Hunting Wild Grasses
2003-2008

“Hunting Wild Grasses” is an olfactory-photographic work. We think we know grass, but we do not. 

“Hunting Wild Grasses” pays attention to apples and grass, plants that to Londoners are local and familiar. If we take the time to look harder at common knowledge and what is under our noses we can see the long history of cross pollination and global movement that creates the idea of what is local.

The smell element of “Hunting Wild Grasses” comes from green apples – a fruit believed to heighten cognitive intelligence. The proverb ‘an apple a day keeps the doctor away’ is more than just a saying: scientists have discovered that the antioxidant named quercetin found in the skin of apples can improve memory. Smell is a sense that stimulates memory: it immediately reaches the limbic system, the part of the brain that deals with emotion, memory and feelings.

The visual element is a slide-projection of wild grasses photographed in London and Kingston, Jamaica. Despite their ubiquity, these grasses are overlooked and, in many cases, are yet to be classified and given names. Using one-hundred rolls of infrared 35mm slide film, Maciá documented these grasses in a way that is beyond the capacity of the naked human eye. 

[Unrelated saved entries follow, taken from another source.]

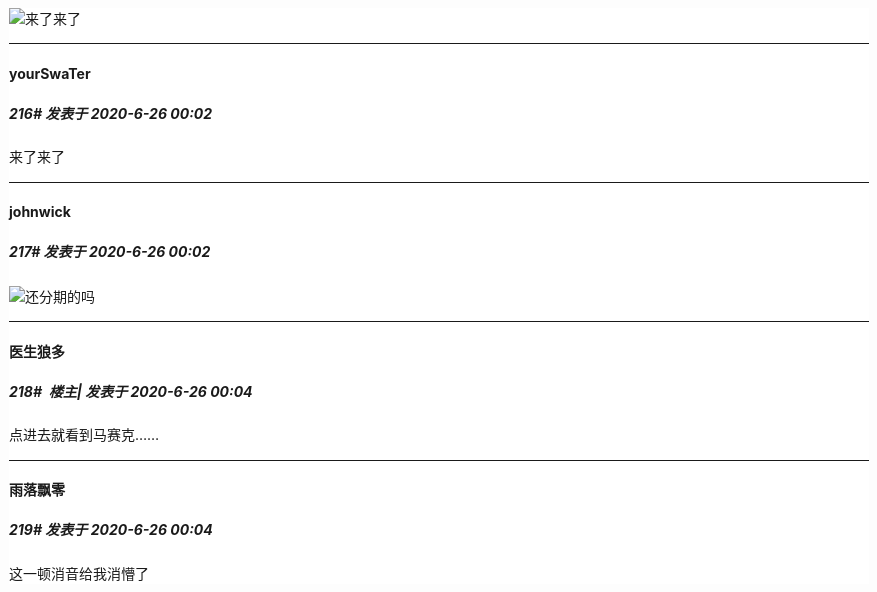 

<img src="https://static.saraba1st.com/image/smiley/face2017/056.gif" referrerpolicy="no-referrer">来了来了







-----

####  yourSwaTer  
##### 216#       发表于 2020-6-26 00:02




来了来了







-----

####  johnwick  
##### 217#       发表于 2020-6-26 00:02



<img src="https://static.saraba1st.com/image/smiley/face2017/001.png" referrerpolicy="no-referrer">还分期的吗







-----

####  医生狼多  
##### 218#         楼主| 发表于 2020-6-26 00:04




点进去就看到马赛克……







-----

####  雨落飘零  
##### 219#       发表于 2020-6-26 00:04




这一顿消音给我消懵了



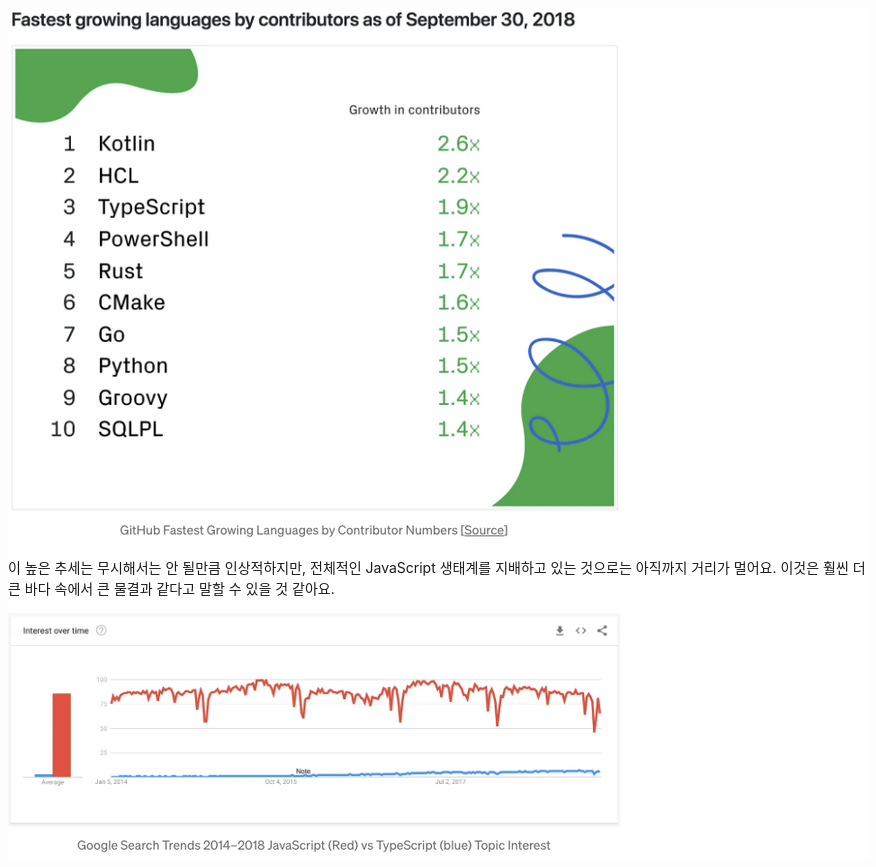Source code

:![TheTypeScriptTax_2](/assets/img/2024-06-20-TheTypeScriptTax_2.png)

<div class="content-ad"></div>

이 높은 추세는 무시해서는 안 될만큼 인상적하지만, 전체적인 JavaScript 생태계를 지배하고 있는 것으로는 아직까지 거리가 멀어요. 이것은 훨씬 더 큰 바다 속에서 큰 물결과 같다고 말할 수 있을 것 같아요.

![이미지1](/assets/img/2024-06-20-TheTypeScriptTax_3.png)
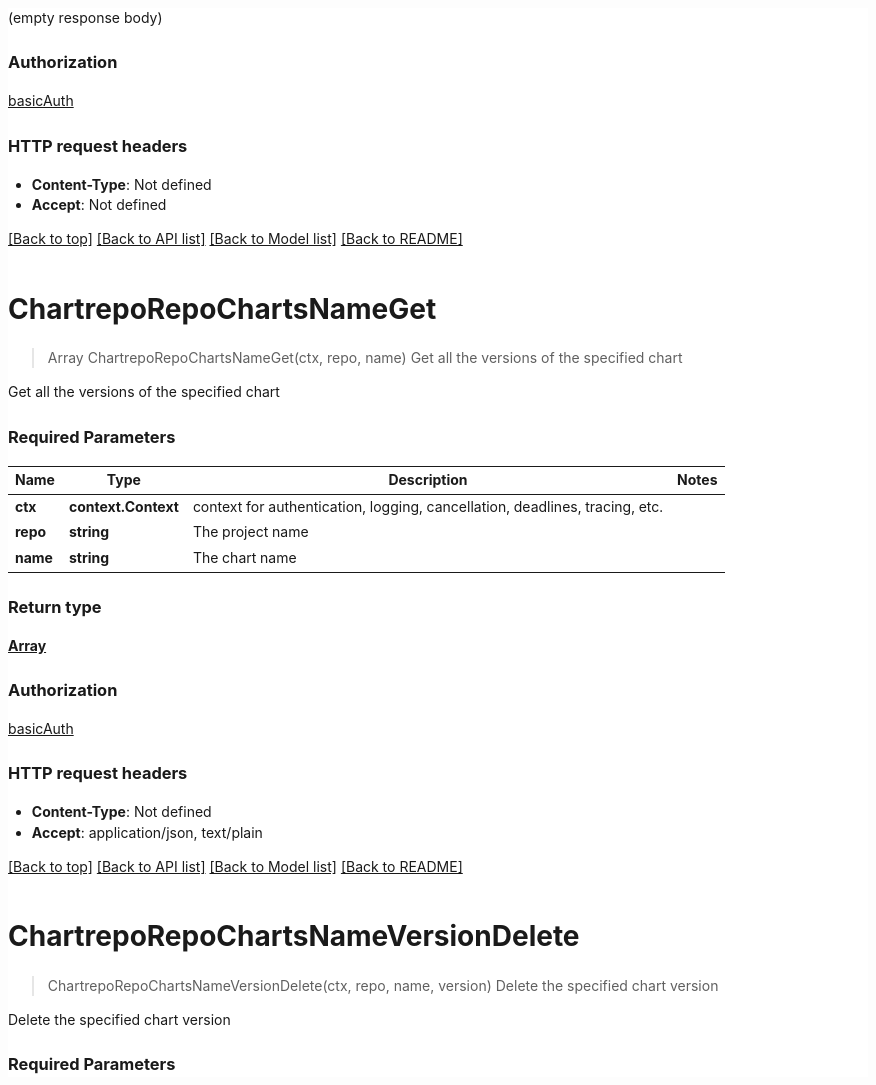 (empty response body)

### Authorization

[basicAuth](../README.md#basicAuth)

### HTTP request headers

 - **Content-Type**: Not defined
 - **Accept**: Not defined

[[Back to top]](#) [[Back to API list]](../README.md#documentation-for-api-endpoints) [[Back to Model list]](../README.md#documentation-for-models) [[Back to README]](../README.md)

# **ChartrepoRepoChartsNameGet**
> Array ChartrepoRepoChartsNameGet(ctx, repo, name)
Get all the versions of the specified chart

Get all the versions of the specified chart

### Required Parameters

Name | Type | Description  | Notes
------------- | ------------- | ------------- | -------------
 **ctx** | **context.Context** | context for authentication, logging, cancellation, deadlines, tracing, etc.
  **repo** | **string**| The project name | 
  **name** | **string**| The chart name | 

### Return type

[**Array**](array.md)

### Authorization

[basicAuth](../README.md#basicAuth)

### HTTP request headers

 - **Content-Type**: Not defined
 - **Accept**: application/json, text/plain

[[Back to top]](#) [[Back to API list]](../README.md#documentation-for-api-endpoints) [[Back to Model list]](../README.md#documentation-for-models) [[Back to README]](../README.md)

# **ChartrepoRepoChartsNameVersionDelete**
> ChartrepoRepoChartsNameVersionDelete(ctx, repo, name, version)
Delete the specified chart version

Delete the specified chart version

### Required Parameters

As well as being used to make manicured lawns, grasses are foods – corn, rice and wheat are, in fact, grasses. Then there are those grasses we pay little attention to - immigrant grasses that find their place on roadsides and in undergrowth. The botanist Charles Edward Hubbard (1900-80), an expert on grasses, observed: ‘it is estimated there are about six-hundred-and-twenty genera and ten-thousand species of grasses throughout the world. Of these, only fifty-four genera and between one-hundred-and-fifty and one-hundred-and-sixty species are indigenous to or naturalised in the British Isles.’

Plants from other nations are celebrated in botanical gardens as exotic species, and nations are often quick to adopt and naturalise charismatic flowers as their own. Colonisation is as much about plants as it is land and people. Cultivation of wild roses for their smell, for example, began in China some five-thousand years ago, and they arrived in the UK with the Romans. Apples, roses and green grass lawns have become symbols of Britishness, adopted as national signifiers.

Apples too arrived from elsewhere: they originated in the Arab world more than four-thousand years ago. They have been grown in the UK as a cultivated crop since the Roman occupation, but slowly disappeared in the thirteenth century with the arrival of the Plague, of droughts and the Wars of the Roses (1455-85). Apples returned when King Henry VIII introduced orchards to Kent, and for the next three-hundred years apples were a luxury fruit. Today apples, like wild grasses, are everyday and, in the UK alone, two-thousand-five-hundred varieties have been developed.

“Hunting Wild Grasses” is a celebration of plant migration.